Con l’altra mano, poi, la Pace incendia un cumulo d’armi: “Et la facella, che abbrugia il Monte d’armi significa l’amore universale e scambievole fraa i popoli, che abbrugia, & consuma tutte le reliquie de gli odij, che sogliono rimaner dopo la morte de gli huomini”.
Bruciare le armi per evitare che la guerra continui, di generazione in generazione: esattamente il contrario di quel che pensiamo oggi, quando crediamo che la moltiplicazione degli armamenti sia l’unica condizione per mantenere la pace.
La stampa con la Vittoria (del 1552), invece, è opera del pittore di Anversa Frans Floris, e fu ispirata dai recenti trionfi dell’imperatore Carlo V sui turchi. Con una libertà che solo agli artisti è concessa, Floris ci mostra la Vittoria per quel che davvero è: una dea guerriera, che allarga mani che letteralmente grondano sangue. Una prospettiva impietosa la schiaccia di fronte al campo di battaglia, tutto pieno di armi: non bruciate, ma usate a più non posso. Come una sorta di Cristo giudice michelangiolesco, ma impietoso e disumano, la Vittoria si staglia su un cumulo di corpi: ha alla sua destra un mucchio di cadaveri, e alla sua sinistra prigionieri in catene. Niente di trionfale, ottimistico, roseo: la Vittoria non è vista in rapporto al futuro, ma al passato immediato, cioè a ciò che ha comportato il poterla conseguire. E cioè una carneficina di corpi e di vite: un massacro, una strage, una terribile sciagura.
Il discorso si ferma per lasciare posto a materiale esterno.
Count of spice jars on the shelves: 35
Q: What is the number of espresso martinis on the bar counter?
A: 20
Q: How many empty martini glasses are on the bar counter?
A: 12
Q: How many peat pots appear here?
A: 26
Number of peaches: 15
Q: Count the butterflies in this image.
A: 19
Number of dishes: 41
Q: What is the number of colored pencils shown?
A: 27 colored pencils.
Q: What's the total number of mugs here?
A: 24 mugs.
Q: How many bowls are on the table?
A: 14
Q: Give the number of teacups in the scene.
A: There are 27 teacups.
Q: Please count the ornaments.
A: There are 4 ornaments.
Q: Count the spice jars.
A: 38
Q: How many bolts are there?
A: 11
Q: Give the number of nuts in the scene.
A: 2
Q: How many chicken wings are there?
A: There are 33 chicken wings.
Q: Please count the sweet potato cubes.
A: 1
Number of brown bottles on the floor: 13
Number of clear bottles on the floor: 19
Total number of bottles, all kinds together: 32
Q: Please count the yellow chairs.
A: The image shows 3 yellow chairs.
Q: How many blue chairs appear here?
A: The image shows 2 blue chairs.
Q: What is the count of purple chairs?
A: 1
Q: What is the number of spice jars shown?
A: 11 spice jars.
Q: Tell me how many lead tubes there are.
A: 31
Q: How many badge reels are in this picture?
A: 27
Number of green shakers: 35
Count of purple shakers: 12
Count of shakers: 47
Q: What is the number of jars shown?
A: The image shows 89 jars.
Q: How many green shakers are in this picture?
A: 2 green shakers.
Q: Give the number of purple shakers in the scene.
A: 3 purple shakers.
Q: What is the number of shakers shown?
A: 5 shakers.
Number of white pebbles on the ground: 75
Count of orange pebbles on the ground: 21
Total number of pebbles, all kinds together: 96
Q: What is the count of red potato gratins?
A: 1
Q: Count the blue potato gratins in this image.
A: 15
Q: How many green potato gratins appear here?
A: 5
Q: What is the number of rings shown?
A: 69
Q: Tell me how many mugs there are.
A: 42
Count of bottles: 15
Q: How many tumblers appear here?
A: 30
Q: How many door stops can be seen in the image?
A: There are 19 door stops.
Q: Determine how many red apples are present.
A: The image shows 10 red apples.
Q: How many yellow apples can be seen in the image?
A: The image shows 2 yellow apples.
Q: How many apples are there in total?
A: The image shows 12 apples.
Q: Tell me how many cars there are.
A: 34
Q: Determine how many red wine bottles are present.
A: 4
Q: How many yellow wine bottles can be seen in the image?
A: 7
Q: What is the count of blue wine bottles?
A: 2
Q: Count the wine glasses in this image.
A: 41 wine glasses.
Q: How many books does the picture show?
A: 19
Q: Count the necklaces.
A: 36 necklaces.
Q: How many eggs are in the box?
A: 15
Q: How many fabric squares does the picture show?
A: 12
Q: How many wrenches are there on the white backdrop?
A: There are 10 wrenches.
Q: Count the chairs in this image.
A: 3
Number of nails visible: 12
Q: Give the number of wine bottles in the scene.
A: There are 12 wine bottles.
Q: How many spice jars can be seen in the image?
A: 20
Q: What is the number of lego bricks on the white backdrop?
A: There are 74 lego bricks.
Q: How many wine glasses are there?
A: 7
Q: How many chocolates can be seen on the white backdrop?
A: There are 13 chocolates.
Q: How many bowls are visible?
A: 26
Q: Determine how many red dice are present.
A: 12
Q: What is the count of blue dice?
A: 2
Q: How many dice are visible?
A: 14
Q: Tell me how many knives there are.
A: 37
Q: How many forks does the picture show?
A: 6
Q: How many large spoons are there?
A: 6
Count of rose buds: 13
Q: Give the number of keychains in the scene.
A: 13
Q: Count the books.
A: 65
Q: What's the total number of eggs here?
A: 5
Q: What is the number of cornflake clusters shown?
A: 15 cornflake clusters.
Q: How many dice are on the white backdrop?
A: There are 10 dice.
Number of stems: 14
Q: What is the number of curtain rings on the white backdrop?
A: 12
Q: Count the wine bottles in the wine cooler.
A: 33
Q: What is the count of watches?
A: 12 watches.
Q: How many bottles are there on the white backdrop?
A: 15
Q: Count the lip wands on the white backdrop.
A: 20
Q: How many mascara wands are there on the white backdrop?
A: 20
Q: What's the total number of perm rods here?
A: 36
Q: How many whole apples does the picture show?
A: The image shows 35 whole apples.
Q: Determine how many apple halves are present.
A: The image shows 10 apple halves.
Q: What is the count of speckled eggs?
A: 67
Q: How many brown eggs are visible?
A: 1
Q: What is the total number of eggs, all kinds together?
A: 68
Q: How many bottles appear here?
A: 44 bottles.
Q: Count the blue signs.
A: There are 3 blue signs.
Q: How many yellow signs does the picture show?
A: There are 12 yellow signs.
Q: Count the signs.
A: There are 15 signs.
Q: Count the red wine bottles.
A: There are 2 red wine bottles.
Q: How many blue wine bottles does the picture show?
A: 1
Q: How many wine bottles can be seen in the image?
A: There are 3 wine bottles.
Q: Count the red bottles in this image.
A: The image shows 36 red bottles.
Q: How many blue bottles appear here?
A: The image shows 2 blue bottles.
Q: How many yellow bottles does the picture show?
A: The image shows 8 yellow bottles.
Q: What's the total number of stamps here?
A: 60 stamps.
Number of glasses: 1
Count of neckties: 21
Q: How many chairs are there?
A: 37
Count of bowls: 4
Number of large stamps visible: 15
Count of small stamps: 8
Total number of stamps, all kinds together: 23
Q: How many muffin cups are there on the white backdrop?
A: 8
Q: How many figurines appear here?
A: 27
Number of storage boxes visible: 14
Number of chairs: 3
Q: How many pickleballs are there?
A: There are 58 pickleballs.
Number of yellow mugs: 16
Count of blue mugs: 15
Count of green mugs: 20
Gli artisti sapevano bene che un conto è dire, o scrivere, un concetto, e un conto è rappresentarlo per immagini: cambia tutto anche se il concetto è lo stesso. Un conto è dire pace: altro conto è vedere la Pace che brucia le armi. Un conto è esaltare la vittoria: altro conto è vedere la Vittoria con le mani che gocciolano sangue umano, in mezzo a un’ecatombe. Nella domenica delle Palme, cioè nella domenica in cui si fa memoria della Passione di Cristo, papa Francesco si chiese: “Che vittoria sarà quella che pianterà una bandiera su un cumulo di macerie?”. È quello che si chiede chi vuol fermare la guerra mostruosa di Putin, ma senza scatenarne una ancora più grande e terribile. La saggezza delle vecchie immagini di un continente condannato da millenni alla guerra può forse ancora ispirarci: per voltare pagina, una volta per tutte.